- Relator(a)
- Ministro Antonio Saldanha Palheiro
- Órgão julgador
- Sexta Turma
- Data do julgamento
- 23/11/2021
- Data de publicação
- 26/11/2021
STJ – Acórdão, Rel. Ministro Antonio Saldanha Palheiro, Sexta Turma, j. 23/11/2021, p. 26/11/2021
PROCESSO PENAL. HABEAS CORPUS. TRÁFICO DE DROGAS. PRISÃO PREVENTIVA. GARANTIA DA ORDEM PÚBLICA. GRAVIDADE CONCRETA. QUANTIDADE DE DROGA APREENDIDA. MEDIDAS CAUTELARES DIVERSAS. INSUFICIÊNCIA. 1. Comprovada a materialidade, havendo indícios de autoria e estando demonstrada, com elementos concretos, a necessidade da prisão preventiva para garantia da ordem pública, afasta-se a alegação de constrangimento ilegal. Nesse cenário, "a alegação de ausência de provas da autoria configura tese de inocência, que não encontra espaço para análise na estreita via do habeas corpus, uma vez que demanda o exame do contexto fático-probatório.
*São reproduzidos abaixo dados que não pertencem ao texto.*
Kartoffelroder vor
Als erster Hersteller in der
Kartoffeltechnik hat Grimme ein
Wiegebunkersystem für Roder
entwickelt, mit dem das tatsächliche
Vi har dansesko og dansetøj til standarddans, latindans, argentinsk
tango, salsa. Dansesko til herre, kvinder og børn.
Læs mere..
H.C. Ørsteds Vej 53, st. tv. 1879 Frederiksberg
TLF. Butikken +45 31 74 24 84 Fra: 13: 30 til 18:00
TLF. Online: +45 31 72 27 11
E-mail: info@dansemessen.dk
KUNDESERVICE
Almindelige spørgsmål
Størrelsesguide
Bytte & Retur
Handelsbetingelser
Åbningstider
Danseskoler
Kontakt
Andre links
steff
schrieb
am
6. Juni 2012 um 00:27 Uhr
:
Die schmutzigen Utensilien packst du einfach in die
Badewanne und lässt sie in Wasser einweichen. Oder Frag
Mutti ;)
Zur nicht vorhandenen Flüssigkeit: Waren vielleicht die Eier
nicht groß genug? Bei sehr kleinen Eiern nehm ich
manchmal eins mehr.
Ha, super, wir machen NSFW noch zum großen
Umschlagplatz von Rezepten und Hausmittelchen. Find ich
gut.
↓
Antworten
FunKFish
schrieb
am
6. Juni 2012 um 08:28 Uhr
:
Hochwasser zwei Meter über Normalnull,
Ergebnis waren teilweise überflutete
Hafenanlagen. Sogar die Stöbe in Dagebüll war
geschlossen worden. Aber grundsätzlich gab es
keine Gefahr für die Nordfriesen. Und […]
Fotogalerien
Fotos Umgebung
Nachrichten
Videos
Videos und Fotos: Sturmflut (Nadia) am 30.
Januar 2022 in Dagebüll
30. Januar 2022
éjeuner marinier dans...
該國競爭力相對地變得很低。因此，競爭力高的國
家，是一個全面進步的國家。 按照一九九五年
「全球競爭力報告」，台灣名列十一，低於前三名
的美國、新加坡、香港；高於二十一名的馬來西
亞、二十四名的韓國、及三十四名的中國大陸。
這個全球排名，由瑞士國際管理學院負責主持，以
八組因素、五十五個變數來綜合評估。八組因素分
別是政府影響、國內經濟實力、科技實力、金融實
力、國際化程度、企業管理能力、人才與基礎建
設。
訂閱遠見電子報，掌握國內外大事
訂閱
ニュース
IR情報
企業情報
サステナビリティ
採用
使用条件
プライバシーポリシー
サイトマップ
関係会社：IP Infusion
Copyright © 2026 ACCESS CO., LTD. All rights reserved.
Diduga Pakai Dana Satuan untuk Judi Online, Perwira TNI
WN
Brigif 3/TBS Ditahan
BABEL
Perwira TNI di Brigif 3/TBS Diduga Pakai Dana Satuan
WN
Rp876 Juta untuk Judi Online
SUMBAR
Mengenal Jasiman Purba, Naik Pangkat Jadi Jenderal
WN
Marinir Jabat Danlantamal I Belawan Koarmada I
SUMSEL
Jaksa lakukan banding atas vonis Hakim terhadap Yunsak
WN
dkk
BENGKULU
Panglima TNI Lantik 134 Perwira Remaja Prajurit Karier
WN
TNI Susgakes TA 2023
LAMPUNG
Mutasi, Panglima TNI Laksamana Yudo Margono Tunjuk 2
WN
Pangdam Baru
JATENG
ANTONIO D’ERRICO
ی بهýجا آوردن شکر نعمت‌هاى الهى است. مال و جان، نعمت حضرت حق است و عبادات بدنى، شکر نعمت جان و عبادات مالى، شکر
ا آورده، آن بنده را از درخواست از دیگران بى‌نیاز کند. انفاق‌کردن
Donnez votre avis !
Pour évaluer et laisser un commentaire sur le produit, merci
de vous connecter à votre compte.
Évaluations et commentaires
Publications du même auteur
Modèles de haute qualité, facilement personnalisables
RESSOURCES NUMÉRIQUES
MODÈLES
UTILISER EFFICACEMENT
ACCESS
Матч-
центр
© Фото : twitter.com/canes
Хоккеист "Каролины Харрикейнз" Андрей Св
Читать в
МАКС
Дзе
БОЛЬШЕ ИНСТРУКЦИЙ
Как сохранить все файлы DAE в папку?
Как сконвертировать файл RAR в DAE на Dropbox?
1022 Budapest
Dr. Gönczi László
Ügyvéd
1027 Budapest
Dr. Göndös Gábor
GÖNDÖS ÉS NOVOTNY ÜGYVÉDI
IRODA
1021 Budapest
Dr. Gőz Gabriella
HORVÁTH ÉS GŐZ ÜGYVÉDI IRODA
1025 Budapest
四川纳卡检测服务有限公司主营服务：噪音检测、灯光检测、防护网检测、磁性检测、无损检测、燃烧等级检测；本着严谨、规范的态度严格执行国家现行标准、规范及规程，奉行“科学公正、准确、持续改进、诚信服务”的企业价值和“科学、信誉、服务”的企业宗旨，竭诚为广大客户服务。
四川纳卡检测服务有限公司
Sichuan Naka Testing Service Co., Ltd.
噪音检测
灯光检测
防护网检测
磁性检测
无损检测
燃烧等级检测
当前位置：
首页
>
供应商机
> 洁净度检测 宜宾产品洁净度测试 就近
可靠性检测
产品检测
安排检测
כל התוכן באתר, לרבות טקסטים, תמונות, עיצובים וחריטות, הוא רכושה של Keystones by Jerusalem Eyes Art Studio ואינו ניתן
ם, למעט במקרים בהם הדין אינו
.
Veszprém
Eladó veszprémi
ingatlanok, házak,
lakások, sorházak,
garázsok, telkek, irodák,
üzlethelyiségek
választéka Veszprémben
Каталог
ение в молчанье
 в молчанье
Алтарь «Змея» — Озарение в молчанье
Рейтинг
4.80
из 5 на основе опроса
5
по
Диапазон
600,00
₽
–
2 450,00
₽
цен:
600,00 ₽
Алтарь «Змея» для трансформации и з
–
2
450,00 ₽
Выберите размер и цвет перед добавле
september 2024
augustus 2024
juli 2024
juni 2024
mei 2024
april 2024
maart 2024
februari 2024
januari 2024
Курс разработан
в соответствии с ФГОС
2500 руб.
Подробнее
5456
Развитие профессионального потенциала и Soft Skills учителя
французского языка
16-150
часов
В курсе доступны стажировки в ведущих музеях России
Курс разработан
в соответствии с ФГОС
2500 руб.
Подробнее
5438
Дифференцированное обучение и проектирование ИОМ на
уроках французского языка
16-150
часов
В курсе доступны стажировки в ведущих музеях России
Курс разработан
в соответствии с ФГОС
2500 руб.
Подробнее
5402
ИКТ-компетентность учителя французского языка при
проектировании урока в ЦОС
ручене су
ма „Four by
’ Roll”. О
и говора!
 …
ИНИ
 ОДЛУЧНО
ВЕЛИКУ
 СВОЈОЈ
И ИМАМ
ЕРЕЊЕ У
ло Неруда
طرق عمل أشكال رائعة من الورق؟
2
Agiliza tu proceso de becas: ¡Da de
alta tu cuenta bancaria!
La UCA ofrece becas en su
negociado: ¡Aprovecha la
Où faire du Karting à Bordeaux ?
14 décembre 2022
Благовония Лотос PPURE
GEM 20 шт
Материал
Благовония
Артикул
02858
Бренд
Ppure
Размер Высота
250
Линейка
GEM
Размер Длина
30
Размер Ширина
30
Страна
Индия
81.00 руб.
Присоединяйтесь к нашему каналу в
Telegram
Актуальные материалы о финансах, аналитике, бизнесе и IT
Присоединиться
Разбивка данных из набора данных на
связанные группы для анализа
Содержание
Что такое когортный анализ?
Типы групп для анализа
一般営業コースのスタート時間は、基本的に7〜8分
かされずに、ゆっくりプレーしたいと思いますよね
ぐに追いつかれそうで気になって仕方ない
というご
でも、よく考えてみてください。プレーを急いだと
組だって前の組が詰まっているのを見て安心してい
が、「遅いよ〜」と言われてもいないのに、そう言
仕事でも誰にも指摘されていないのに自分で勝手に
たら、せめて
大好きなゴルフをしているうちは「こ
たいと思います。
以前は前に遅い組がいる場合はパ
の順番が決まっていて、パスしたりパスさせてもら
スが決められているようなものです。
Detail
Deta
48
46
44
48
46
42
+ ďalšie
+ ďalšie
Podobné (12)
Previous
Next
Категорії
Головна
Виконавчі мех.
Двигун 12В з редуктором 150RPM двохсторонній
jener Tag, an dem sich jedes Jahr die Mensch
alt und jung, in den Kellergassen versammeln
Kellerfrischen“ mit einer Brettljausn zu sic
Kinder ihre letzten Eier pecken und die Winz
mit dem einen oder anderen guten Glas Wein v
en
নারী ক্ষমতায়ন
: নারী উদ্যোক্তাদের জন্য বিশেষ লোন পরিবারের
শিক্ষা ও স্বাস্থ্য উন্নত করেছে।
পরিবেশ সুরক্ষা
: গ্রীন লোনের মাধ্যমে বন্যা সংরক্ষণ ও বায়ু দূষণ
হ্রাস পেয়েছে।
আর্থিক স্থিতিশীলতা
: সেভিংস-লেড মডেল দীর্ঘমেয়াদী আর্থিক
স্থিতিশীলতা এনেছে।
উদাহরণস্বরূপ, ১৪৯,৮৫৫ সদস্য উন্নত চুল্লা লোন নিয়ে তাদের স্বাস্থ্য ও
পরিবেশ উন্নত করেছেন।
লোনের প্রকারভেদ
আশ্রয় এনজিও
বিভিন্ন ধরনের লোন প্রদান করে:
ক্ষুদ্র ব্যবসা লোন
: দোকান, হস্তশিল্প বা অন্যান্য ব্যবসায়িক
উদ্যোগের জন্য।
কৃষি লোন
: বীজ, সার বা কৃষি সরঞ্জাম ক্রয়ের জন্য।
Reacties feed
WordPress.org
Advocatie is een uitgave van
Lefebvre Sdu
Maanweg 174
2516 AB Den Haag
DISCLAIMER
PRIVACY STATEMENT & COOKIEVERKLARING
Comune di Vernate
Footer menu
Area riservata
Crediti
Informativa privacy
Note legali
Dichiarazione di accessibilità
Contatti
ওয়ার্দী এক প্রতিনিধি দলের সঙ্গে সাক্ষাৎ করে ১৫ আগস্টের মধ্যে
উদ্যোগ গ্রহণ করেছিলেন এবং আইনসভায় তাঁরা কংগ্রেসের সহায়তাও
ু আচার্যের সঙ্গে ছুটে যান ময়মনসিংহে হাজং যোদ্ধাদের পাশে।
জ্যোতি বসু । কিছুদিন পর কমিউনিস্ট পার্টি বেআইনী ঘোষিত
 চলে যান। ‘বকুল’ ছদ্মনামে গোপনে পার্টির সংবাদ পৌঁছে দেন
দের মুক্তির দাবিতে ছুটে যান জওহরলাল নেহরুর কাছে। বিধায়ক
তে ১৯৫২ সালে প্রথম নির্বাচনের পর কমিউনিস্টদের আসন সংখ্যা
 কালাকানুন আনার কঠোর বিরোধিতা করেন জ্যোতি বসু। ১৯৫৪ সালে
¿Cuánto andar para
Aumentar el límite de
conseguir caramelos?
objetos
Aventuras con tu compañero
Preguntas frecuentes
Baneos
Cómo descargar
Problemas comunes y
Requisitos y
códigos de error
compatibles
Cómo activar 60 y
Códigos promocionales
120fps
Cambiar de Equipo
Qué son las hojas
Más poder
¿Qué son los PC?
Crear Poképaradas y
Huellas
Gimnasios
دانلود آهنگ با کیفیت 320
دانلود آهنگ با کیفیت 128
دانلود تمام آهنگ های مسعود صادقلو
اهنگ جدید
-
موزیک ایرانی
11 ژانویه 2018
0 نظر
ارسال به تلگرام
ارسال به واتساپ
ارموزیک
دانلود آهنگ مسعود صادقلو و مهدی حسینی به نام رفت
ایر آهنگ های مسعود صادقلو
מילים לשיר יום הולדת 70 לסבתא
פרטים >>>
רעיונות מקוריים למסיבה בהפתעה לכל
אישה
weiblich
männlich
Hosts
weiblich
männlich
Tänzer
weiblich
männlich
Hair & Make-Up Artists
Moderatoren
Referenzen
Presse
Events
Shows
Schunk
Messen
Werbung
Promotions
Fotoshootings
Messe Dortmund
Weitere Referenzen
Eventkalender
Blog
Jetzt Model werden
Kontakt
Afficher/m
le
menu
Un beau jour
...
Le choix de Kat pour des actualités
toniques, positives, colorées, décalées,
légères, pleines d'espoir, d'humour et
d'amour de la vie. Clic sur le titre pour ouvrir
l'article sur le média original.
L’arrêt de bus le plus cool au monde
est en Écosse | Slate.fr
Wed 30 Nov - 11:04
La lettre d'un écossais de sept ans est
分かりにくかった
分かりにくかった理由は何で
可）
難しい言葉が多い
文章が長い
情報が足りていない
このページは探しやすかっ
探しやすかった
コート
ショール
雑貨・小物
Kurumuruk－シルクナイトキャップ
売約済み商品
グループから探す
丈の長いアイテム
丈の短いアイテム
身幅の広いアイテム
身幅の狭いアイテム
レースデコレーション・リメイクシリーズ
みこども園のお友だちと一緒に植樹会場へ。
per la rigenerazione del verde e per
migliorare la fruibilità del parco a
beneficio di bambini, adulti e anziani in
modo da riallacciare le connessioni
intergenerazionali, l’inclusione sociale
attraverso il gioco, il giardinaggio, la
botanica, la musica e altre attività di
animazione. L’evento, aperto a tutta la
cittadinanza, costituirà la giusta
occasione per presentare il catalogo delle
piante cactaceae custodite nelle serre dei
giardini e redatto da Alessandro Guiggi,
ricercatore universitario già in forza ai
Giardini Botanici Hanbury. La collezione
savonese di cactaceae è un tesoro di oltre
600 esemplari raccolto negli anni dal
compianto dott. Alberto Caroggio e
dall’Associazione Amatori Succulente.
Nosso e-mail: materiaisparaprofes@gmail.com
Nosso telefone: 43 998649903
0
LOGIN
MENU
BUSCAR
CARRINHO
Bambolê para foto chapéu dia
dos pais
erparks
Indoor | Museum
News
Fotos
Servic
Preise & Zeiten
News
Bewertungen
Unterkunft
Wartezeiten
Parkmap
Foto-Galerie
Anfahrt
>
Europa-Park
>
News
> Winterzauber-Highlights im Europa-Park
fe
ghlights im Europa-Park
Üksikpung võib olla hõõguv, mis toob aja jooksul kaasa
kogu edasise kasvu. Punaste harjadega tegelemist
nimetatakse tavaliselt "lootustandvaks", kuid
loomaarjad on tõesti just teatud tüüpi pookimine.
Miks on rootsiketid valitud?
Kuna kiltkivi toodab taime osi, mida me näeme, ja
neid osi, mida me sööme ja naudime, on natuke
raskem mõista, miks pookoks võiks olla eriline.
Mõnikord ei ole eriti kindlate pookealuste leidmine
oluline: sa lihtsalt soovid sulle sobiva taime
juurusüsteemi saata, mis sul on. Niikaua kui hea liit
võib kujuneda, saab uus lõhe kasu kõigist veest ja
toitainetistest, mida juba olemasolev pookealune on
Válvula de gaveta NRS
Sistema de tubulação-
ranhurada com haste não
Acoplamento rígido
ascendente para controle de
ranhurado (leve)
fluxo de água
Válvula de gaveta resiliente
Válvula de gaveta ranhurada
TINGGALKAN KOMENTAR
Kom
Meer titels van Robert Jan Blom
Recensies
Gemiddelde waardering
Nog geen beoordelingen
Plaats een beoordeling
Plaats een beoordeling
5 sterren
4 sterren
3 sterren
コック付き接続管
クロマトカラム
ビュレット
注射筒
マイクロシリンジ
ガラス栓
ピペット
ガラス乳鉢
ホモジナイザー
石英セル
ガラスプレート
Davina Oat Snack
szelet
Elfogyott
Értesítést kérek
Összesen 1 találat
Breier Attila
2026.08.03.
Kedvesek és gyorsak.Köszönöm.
Precedentes" (HC n. 315.877/SP, relator Ministro REYNALDO SOARES DA FONSECA, QUINTA TURMA, julgado em 15/3/2016, DJe 28/3/2016). 2. No caso, a prisão preventiva está justificada, pois, na linha da orientação firmada nesta Corte, a gravidade concreta da conduta, demonstrada pela suposta associação do paciente aos demais corréus para a prática de tráfico interestadual de drogas envolvendo a apreensão de cerca de 4,250kg (quatro quilos e duzentos e cinquenta gramas) de maconha e 222g (duzentos e vinte dois gramas) de cocaína, denota a periculosidade do agente, bem como sinaliza a necessidade da prisão cautelar como forma de assegurar a ordem pública. 3. Nesse contexto, mostra-se indevida a aplicação de medidas cautelares diversas da prisão, porquanto as peculiaridades do caso concreto demonstram que as providências menos gravosas seriam insuficientes para acautelar a ordem pública, ainda que se façam presentes condições pessoais favoráveis. 4. Não há como acolher a tese de desproporcionalidade da segregação cautelar, uma vez que não cabe a esta Corte Superior realizar juízo intuitivo e de probabilidade para aferir eventual pena a ser aplicada, tampouco para concluir pela possibilidade de fixação de regime diverso do fechado e de substituição da reprimenda corporal, tarefas essas próprias do Juízo de primeiro grau por ocasião do julgamento de mérito da ação penal. 5. Ordem denegada. (HC n. 676.604/MG, relator Ministro Antonio Saldanha Palheiro, Sexta Turma, julgado em 23/11/2021, DJe de 26/11/2021.)